**Task objective:** Please collect every line in the items below that contains the string "Соло". Case counts.

Data excerpts:

-=-=-=-=-

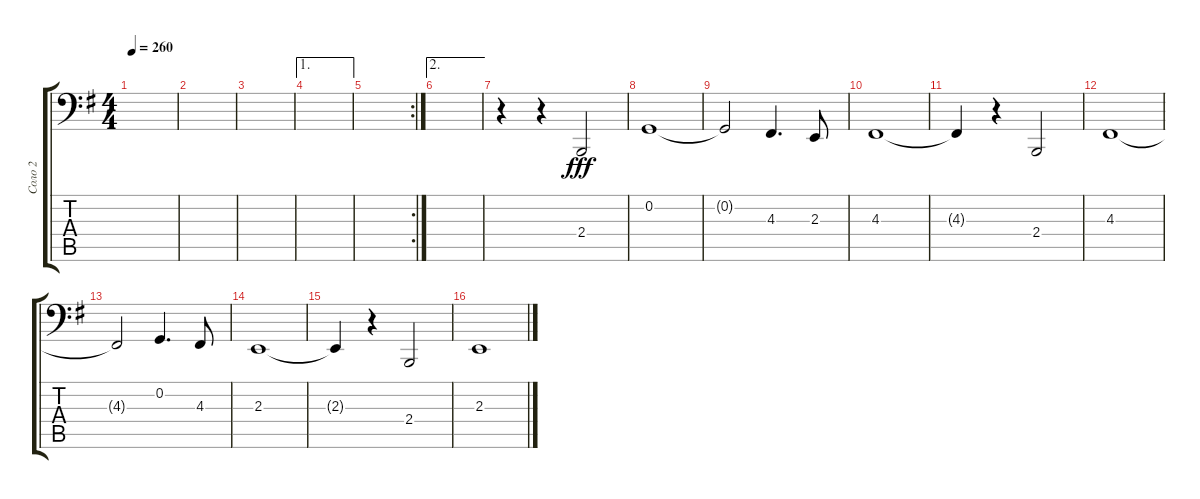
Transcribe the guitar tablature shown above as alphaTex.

\track ("Соло 2" "Соло 2") {instrument acousticgrandpiano}
\staff {score tabs}
\tuning (C3 G2 D2 A1 E1 B0) {hide}
\ts (4 4)
\tempo 260
\clef f4
\ks g
|
|
|
\ae 1
|
\rc 2
|
\ae 2
|
r.4 r.4 2.4.2{dy fff} |
0.2.1 |
0.2{t}.2 4.3.4{d} 2.3.8 |
4.3.1 |
4.3{t}.4 r.4 2.4.2 |
4.3.1 |
4.3{t}.2 0.2.4{d} 4.3.8 |
2.3.1 |
2.3{t}.4 r.4 2.4.2 |
2.3.1
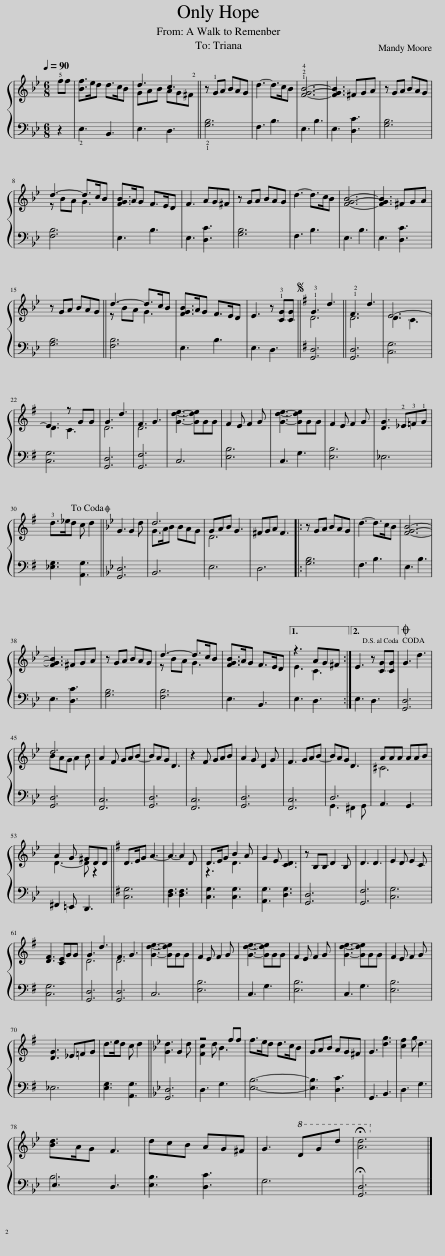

-=-=-=-=-

**Task output:**
\track ("Соло 2" "Соло 2") {instrument acousticgrandpiano}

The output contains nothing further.